China to implement bank deposit insurance in May

A Chinese clerk counts renminbi banknotes at a branch of China Construction Bank in Haian county, Nantong city, East China's Jiangsu province, Nov 22, 2014. [Photo/IC]

Move is precursor to further liberalization of interest rate system

An insurance system for bank deposits will start on May 1, a step toward scrapping remaining controls on interest rates and allowing lenders to fail in a more market-driven economy.

Deposits and interest up to 500,000 yuan ($81,000) will be fully covered, the State Council said in an online statement on Tuesday.

For deposits in excess of that level, compensation will be set according to the amount available from a bank's liquidated assets, it said.

China is pursuing rate liberalization just as bad loans reach a six-year high and forecasts for the weakest economic growth since 1990 raise the stakes for ensuring that reform occurs without financial turbulence. The dominance of State-controlled lenders has until now left savers believing in an implicit government guarantee in the only major economy in Asia to lack a formal deposit insurance system.

"Deposit insurance is a crucial step toward interest rate liberalization," said Ma Kunpeng, an analyst at Sinolink Securities Co. "Without deposit insurance, you can't set the deposit rates free."

The central bank could cut reserve requirement ratios for lenders again as early as this month to help offset the drain on banks' liquidity from being required to set aside money for insurance, Bank of Tokyo-Mitsubishi UFJ (China) Ltd analyst Li Liuyang said.

The statement did not detail what premiums banks would pay, saying only that they may differ based on factors such as lenders' operations and levels of risk.

Local-currency deposits stood at 122 trillion yuan as of February.
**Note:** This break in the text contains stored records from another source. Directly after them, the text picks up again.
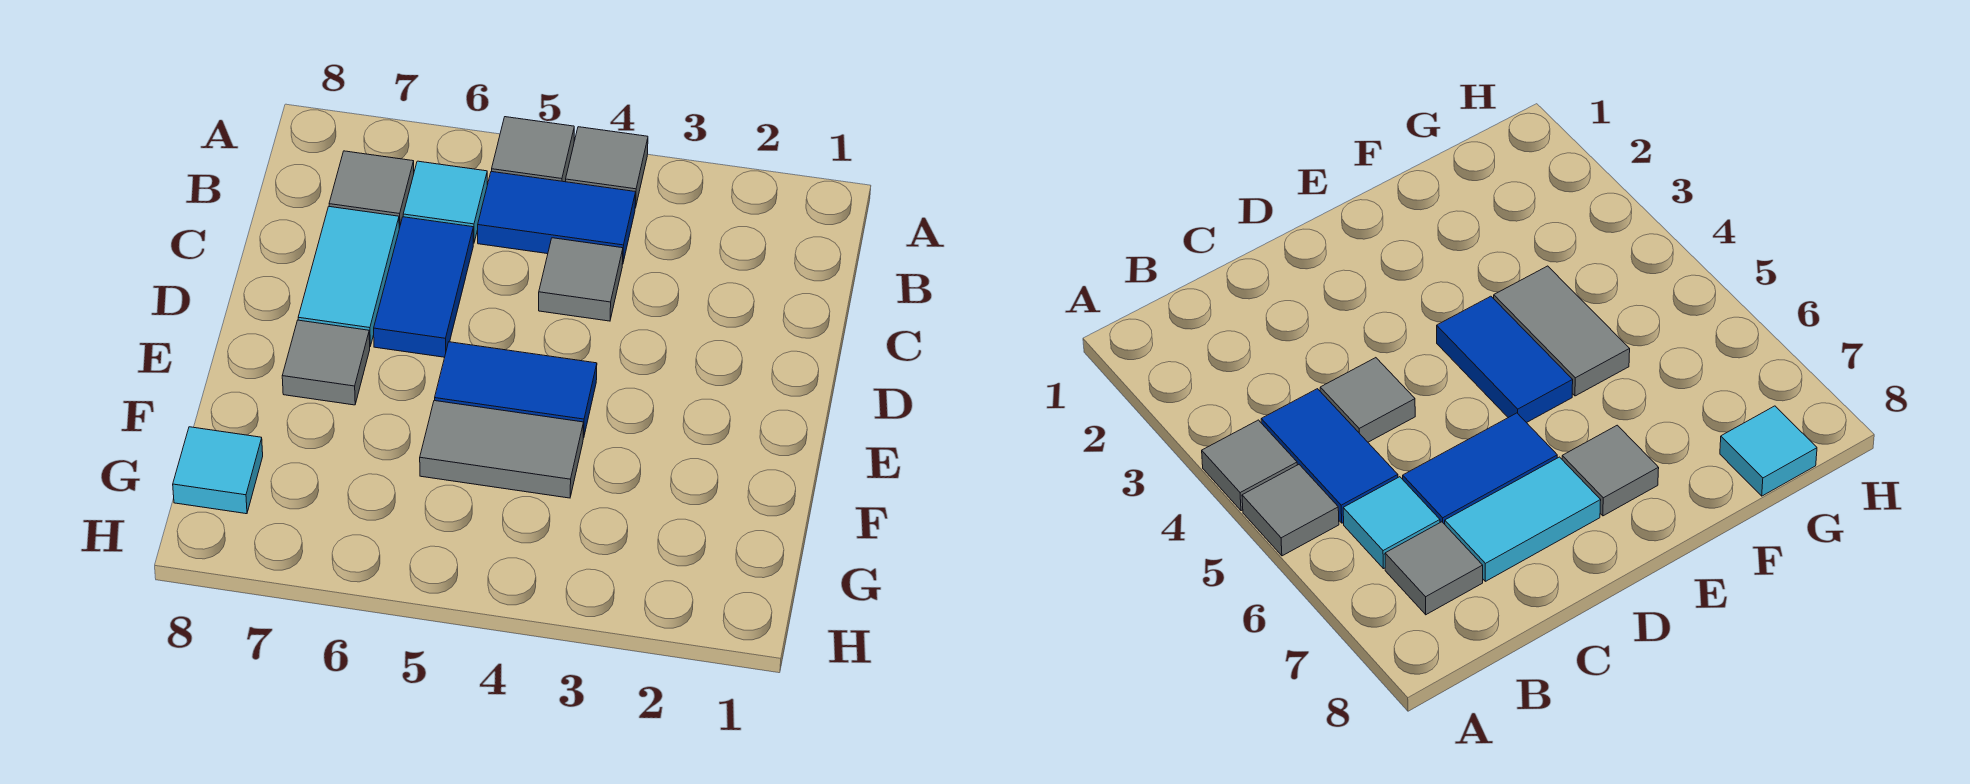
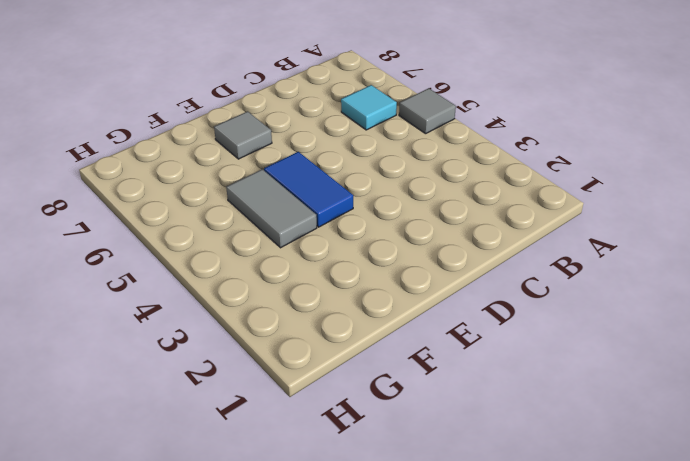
none -> grey tile A4 level 1
none -> blue tile B4:B5 level 1
none -> grey tile B7 level 1

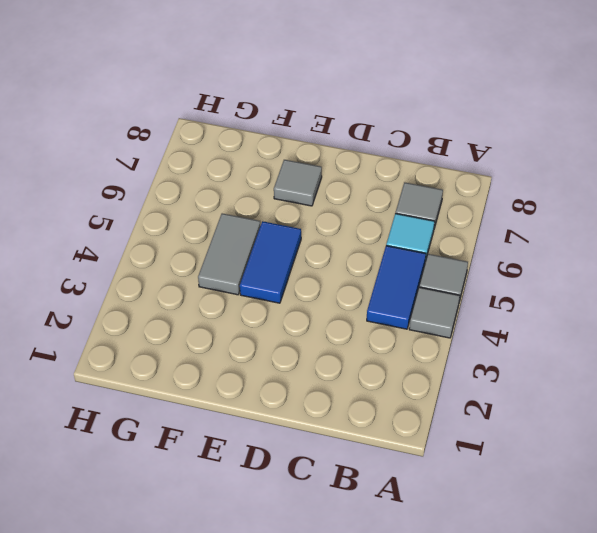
none -> grey tile C4 level 1
none -> blue tile C6:D6 level 1
none -> cyan tile C7:D7 level 1

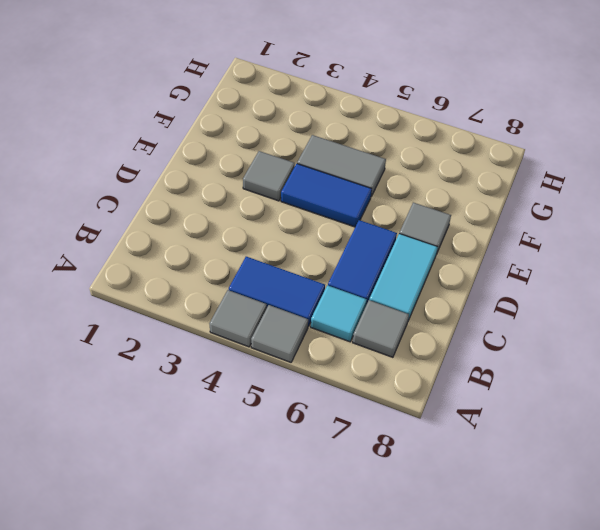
grey tile E3 level 1 -> grey tile C4 level 1
none -> cyan tile G8 level 1

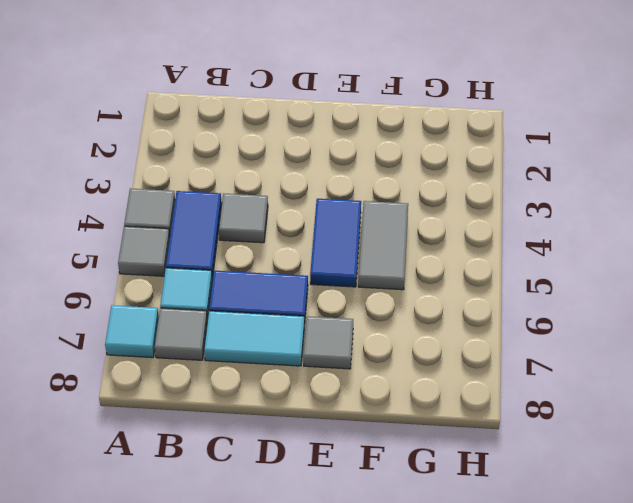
cyan tile A7 level 1 -> cyan tile G8 level 1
The rules announced would require the deposit insurance fund to make full payments to such people within seven working days of an event such as the fund taking over a failed lender.

Smaller banks face the risk of withdrawals by corporate depositors to counterparts with strong capital bases and extensive distribution networks, according to Judy Zhang of BNP Paribas SA.

Besides liquidity risk, smaller lenders may have to bear higher funding costs to keep customers, putting pressure on their earnings, she said ahead of Tuesday's announcement.

Falling fourth-quarter profits for lenders including China Construction Bank Corp and Industrial and Commercial Bank of China Ltd, which both reported their first declines since the global financial crisis in 2008, have highlighted stresses in the industry and the economy.

In a report last year, Yao Wei, a Paris-based China economist at Societe Generale SA, said that changes such as allowing banks to fail "could significantly increase the chance of a severe financial crisis if not managed deftly". On Tuesday, she noted that such failures still seemed a distant prospect in a financial system where it was unusual for a bond or a trust investment product to default.

Tuesday's move had been widely anticipated, with the government announcing draft rules in November and People's Bank of China Governor Zhou Xiaochuan saying that insurance would begin in the first half of this year, with the deposit-rate ceiling likely to be lifted this year.